Ask: “How sure are you? What if it could fit in two groups?”
Part 2: Pattern Sequences (10–15 minutes)
Step 5: Make a sequence
Create a simple pattern with some objects:
- Red button, blue button, red button, blue button, ___
- Spoon, fork, spoon, fork, ___
- Big coin, small coin, small coin, big coin, small coin, small coin, ___
Ask the child to predict what comes next. Then make it harder:
- Two attributes: big red, small blue, big red, small blue, ___
- Three: coin, button, bottle cap, coin, button, ___
Step 6: Make it ambiguous
Create a sequence where more than one answer is reasonable:
- Red, blue, red, blue, red, ___ (blue? Or is it about to change?)
Ask: “What would you guess? How confident are you? What information would make you more sure?”
This is a key moment: real AI systems also make predictions with varying degrees of confidence. When they’re uncertain, they might be wrong.
The AI Connection
Step 7: Make the connection explicit
Talk through what just happened:
“When you sorted those objects, you were acting like a machine learning system. Here’s how:
- The objects are data
- The features you noticed (color, size, material) are what AI calls features or attributes
- The sorting rules you figured out are like a trained model
- When you predicted where the new object belonged, you were making a prediction — just like AI does”
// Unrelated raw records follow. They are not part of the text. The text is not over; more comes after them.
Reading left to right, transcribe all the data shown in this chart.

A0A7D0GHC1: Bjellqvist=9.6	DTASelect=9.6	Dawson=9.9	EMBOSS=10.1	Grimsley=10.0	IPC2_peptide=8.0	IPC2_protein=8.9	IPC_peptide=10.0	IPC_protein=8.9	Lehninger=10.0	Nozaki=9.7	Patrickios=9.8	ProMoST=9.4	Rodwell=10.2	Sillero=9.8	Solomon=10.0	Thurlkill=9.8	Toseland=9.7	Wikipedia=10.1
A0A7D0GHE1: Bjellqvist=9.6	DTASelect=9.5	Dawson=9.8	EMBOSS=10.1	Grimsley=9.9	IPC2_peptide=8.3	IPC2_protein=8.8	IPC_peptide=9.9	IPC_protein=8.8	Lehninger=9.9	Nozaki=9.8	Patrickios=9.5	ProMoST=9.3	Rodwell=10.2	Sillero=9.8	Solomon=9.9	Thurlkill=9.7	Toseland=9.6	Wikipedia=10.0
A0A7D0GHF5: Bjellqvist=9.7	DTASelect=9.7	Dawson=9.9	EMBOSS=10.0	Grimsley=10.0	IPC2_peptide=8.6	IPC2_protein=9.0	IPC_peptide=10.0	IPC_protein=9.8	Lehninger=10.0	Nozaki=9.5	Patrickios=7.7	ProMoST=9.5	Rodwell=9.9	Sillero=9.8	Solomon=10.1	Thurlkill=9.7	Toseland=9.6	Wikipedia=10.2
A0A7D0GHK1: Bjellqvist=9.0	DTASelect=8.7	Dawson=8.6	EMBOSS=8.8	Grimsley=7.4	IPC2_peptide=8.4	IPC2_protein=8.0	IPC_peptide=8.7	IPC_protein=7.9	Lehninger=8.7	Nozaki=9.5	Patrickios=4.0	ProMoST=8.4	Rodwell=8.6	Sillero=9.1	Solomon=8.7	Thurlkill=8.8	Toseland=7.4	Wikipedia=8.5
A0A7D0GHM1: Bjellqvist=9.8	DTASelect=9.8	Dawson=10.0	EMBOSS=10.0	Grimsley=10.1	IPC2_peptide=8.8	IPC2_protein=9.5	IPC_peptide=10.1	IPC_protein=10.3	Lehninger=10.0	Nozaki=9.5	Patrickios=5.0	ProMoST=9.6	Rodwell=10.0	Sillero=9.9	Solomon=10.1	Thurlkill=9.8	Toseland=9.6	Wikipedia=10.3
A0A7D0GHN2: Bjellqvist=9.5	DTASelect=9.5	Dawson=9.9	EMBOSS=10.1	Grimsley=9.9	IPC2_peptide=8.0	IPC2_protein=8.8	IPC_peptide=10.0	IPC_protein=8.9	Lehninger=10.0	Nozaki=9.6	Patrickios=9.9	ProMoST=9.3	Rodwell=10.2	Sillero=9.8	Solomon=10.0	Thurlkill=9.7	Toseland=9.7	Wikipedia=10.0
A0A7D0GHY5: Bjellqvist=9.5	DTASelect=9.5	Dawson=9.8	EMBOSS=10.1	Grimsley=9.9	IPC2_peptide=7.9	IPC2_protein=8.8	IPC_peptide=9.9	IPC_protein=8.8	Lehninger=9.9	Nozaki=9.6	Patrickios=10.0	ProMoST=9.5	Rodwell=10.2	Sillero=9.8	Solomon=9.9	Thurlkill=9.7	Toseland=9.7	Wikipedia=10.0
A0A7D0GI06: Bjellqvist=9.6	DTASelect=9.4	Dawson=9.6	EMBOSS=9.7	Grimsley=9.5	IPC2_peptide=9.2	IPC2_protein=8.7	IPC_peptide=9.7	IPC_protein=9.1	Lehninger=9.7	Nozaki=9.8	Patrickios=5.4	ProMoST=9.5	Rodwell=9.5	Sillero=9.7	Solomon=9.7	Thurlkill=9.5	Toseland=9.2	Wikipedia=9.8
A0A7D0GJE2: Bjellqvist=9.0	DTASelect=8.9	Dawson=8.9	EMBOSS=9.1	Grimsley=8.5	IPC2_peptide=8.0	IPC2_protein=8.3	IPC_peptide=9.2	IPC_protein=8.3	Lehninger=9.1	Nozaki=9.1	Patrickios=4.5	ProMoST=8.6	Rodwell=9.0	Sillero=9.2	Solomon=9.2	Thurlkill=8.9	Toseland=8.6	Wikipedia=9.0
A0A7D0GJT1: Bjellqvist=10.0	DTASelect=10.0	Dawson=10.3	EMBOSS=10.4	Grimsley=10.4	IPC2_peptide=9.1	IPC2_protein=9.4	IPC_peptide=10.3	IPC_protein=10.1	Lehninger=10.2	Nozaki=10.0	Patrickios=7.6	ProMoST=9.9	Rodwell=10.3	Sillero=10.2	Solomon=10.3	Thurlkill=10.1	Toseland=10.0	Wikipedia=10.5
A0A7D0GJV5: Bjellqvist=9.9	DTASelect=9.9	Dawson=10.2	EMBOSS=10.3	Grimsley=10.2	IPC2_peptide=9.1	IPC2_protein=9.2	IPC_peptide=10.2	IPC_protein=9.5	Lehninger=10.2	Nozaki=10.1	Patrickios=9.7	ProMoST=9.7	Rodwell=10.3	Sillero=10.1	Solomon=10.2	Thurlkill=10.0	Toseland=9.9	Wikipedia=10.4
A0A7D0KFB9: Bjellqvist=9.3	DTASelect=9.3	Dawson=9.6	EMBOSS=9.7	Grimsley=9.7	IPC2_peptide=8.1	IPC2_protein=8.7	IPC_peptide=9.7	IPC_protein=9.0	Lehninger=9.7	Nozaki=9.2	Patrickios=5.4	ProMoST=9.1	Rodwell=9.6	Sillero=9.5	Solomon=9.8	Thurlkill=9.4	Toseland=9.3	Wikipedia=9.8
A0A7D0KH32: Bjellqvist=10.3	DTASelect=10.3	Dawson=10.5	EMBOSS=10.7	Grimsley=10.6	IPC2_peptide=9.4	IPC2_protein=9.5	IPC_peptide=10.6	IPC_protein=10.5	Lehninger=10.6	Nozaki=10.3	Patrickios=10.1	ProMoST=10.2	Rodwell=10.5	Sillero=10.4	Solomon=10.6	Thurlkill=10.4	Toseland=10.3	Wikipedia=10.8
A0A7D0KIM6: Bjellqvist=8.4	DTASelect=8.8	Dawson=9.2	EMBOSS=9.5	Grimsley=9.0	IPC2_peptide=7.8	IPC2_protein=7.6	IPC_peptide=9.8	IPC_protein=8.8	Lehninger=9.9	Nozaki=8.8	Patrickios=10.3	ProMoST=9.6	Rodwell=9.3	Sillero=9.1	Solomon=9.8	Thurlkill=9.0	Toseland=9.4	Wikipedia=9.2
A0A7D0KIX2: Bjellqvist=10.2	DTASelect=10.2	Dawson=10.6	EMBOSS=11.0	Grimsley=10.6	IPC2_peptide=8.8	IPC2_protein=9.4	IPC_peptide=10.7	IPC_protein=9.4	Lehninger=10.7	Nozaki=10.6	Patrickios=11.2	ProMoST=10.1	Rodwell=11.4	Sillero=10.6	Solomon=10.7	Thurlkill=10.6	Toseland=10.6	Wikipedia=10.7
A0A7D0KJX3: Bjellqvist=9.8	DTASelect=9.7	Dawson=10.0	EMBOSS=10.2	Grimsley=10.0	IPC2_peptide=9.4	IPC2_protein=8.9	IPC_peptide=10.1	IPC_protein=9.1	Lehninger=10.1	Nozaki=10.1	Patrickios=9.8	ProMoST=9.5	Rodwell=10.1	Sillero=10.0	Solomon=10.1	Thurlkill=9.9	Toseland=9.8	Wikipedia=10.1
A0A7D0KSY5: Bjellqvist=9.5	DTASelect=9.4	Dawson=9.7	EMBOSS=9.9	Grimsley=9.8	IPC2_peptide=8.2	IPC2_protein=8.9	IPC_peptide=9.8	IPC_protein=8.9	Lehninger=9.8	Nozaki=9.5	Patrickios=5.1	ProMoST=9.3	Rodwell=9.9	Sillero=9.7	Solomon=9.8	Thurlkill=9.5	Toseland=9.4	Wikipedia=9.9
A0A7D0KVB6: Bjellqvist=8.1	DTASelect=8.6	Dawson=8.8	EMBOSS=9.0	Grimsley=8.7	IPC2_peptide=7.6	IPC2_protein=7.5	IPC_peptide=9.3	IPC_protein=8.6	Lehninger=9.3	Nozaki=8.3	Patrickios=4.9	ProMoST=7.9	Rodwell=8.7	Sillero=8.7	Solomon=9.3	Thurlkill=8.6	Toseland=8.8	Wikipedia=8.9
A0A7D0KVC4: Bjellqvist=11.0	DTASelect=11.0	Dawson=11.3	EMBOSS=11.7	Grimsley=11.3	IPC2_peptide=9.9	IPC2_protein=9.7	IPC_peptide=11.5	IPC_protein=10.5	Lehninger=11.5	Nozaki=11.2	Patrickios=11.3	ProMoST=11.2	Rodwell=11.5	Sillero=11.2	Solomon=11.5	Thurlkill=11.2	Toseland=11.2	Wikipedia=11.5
“Now here’s what makes AI different from you: it can look at millions of objects and find patterns you’d never have time to spot. But here’s what makes you different from AI: you understand why the pattern matters. AI just knows the pattern exists.”
Step 8: The tricky part — bias
For children aged 9+, extend the conversation:
“What if all the objects you practiced with were plastic? Would your rules work as well for metal objects? What if most of the red objects in your pile were also small — would your system think ‘red’ and ‘small’ always go together, even if that’s just a coincidence?”
This is the essence of training data bias. If the training data isn’t representative, the model learns the wrong things.
Variations
For younger children (6–7): Focus only on Part 1. Sorting one attribute at a time is enough. Skip the sequences.
For older children (9–10): Add a “test set” they set aside before sorting. After building their sorting rules, apply them to the test set and see how accurate they are. What percentage did they get right?
Competitive version: Two children each sort the same objects using different rules. Then swap — can you figure out the other person’s sorting rules just by looking at how they arranged things? This mirrors how AI interprets patterns without being told the rule.